С другой стороны, он мог и помнить, но был слишком заносчивым, чтобы признаться. Тоже типично для него. Женщины, по его мнению, не должны давать волю фантазии, они странные создания. Кен часто повторял, как он рад, что у него нет дочери. Впрочем, вряд ли он знал больше, чем говорил. Во времена его детства зачатие, беременность и рождение тщательно скрывали от детей. Mor просто легла в постель, а кто-то принес ей ребенка. Так она пишет в своем дневнике.

Возможно, это правда.

Mormor не любила природу и даже не притворялась, что любит. Сад был для нее местом, где можно посидеть на солнышке и пообедать в беседке. Она упрекала Торбена и Свонни, что те никогда не устраивают обедов на свежем воздухе. В их саду нет стола под деревом. Вообще нет никакой садовой мебели с зонтиками от солнца, которую бы выносили каждую весну и устанавливали в укромном уголке. Она часто вспоминала «Паданарам», где было так «уютно» – ее любимое определение – пить чай под шелковицей. Сохранилась фотография, на которой Аста разливает чай из большого серебряного чайника. Свонни сидит рядом, моя мама – на коленях у Morfar, мальчики в подпоясанных куртках – напротив. Позади стоит Хансине, сияющая, в форменной одежде прислуги и в шляпке. Торбен не любил есть на открытом воздухе и тем самым заработал недоверие Асты.

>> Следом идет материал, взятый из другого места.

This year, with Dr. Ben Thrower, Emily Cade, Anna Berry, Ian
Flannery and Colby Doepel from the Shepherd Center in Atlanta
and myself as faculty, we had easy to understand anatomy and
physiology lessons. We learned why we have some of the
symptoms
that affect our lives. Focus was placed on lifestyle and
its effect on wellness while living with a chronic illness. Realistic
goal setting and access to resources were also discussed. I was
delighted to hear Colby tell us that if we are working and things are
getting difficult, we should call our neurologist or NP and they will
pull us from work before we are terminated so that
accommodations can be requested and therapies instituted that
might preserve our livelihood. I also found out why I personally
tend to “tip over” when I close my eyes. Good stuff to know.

В саду на Виллоу-роуд негде было присесть, кроме жесткой тиковой скамейки, и Mormor редко выходила туда. Цветы, что росли там, тоже не нравились ей. Она предпочитала розы из цветочной лавки или экзотические цветы с сильным запахом, как в оранжереях. Для ухода за садом нанимали садовника, который приходил два или три раза в неделю. Уже тогда, в шестидесятых, не разрешалось разводить костры. Лондон и его предместья считались бездымной зоной. Но осенью садовник изредка нарушал это правило, чтобы сжечь опавшие листья и мусор с дорожек. И очень удивился, когда однажды днем увидел, как «старая леди» подошла и забрала его тачку. Если бы он спросил зачем, Mormor прикинулась бы, что не расслышала. Иногда она так делала, хотя слышала не хуже меня. Она почти бегом покатила тачку прочь, рассказывал садовник, удивляясь ее энергии.